The same is true if you pay by check and enter the wrong amount.

What can you do if you overpay your credit card?

Your two best options after overpaying a credit card are to use the credit balance or request a refund.

If it’s not a large overpayment, you might just want to use it while continuing to make purchases with the card. This is the easiest option and it works well with the credit cards you use often.

If you paid a little too much or don’t use the card much, you should request a refund. You can do this by calling the number on the back of your credit card. The card issuer will refund the payment account or send you a check. It shouldn’t take more than seven to ten business days, and it often gets done much faster.

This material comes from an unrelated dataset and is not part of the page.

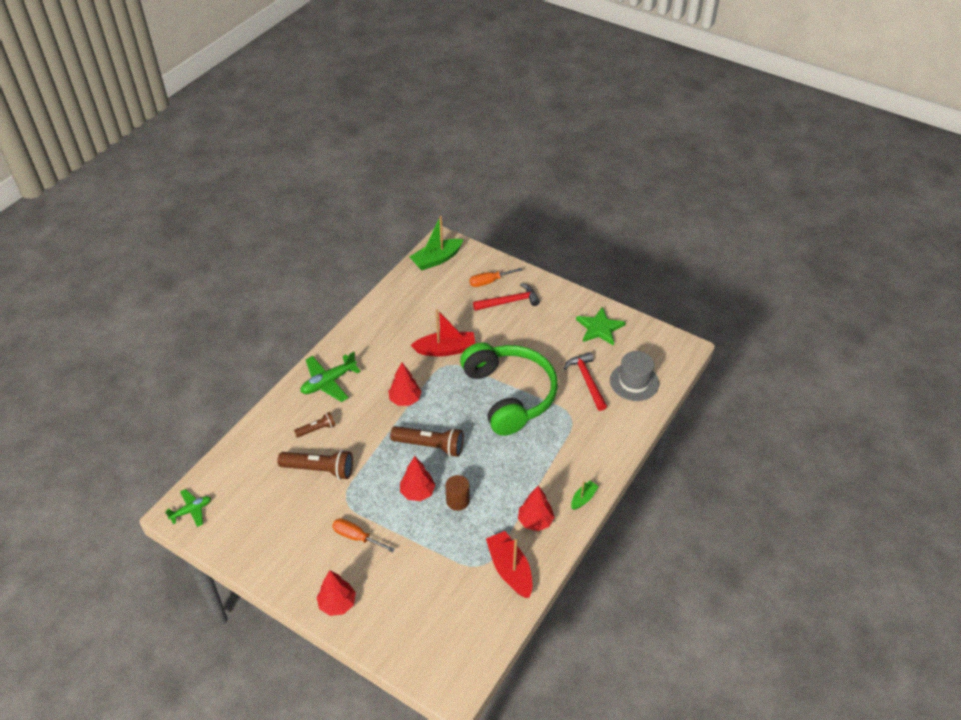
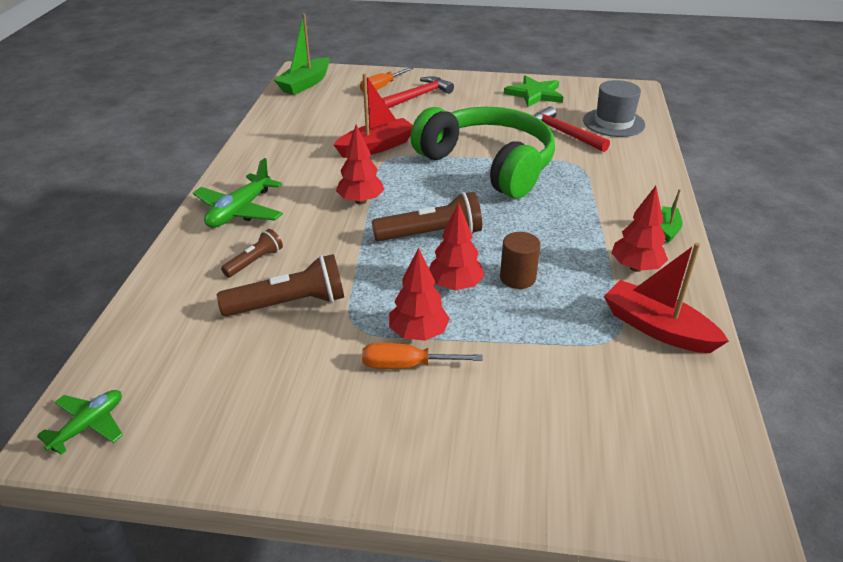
camera: 25 degrees left, 10 degrees down
red tree [317,570,356,616] -> red tree moved to [389,248,450,341]

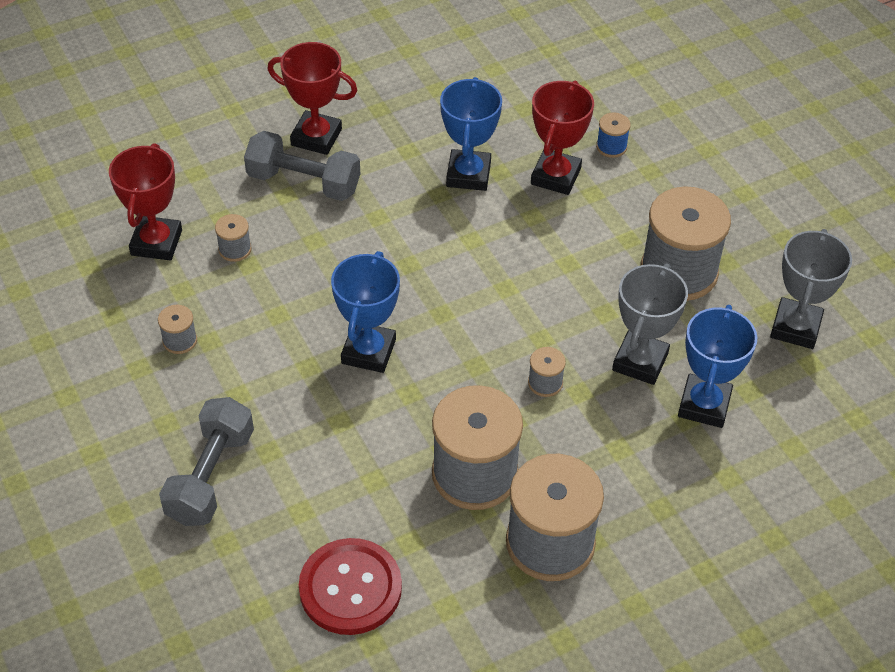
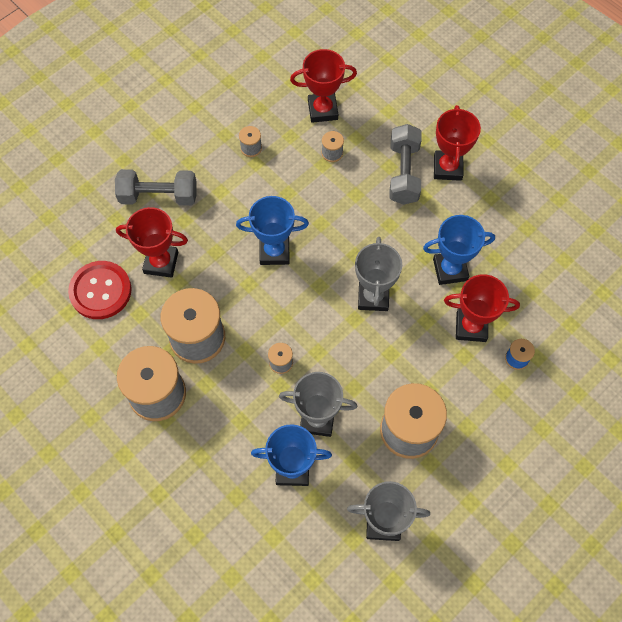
camera: 75 degrees right, 15 degrees up
none -> red trophy [116,207,188,278]
none -> grey trophy [355,237,402,311]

The only thing you shouldn’t do is keep a negative balance on your credit card. There is no benefit in letting a credit card company hold money that could earn you interest in a bank account.

What about overdraft fees?

The biggest problem with overpaying a credit card is that it can result in an overdraft on your bank account if you don’t have enough funds to cover both payments and you don’t have any money. overdraft protection.

Start by contacting your credit card company and your bank as soon as possible. See if either party can stop one of the payments. If this is not possible, you can at least immediately request a refund from the credit card company and ask your bank to waive the overdraft fee. There is no guarantee, but banks can waive overdraft fees in situations like these.

Does Paying Too Much On Your Credit Card Affect Your Credit Score?

Overpaying your credit card has no impact on your credit score. For credit scoring purposes, it makes no difference whether the card has a balance of $ 0 or an overpayment credit.

A potential misconception is that paying too much for your credit card can improve your use of credit. Your credit usage is the percentage of your available credit that you are using, and a lower percentage is better for your credit score.

This is not how it works, however. Credit card companies cannot report that a card has a negative balance. Instead, they should report it as a balance of $ 0. There is no way to increase your credit score by overpaying your credit card bill.

If you want to improve your credit score, try opening a new credit card instead. Increasing the credit limit will lower your overall credit usage rate and improve your score.

A minor inconvenience that is easily resolved

There are a number of ways that a credit card overpayment can happen, but luckily, unlike more serious credit card errors, it’s normally not a big deal. You’ll end up with an expense credit that you can use or get as a reimbursement.

While you won’t have any problems with an overpaid credit card, keep in mind that there is also no good reason to leave your card that way. It does not help your credit score and there is no benefit to you. If you have any doubts that you’ll be using up the credit balance within a month, you should go ahead and get your money refunded.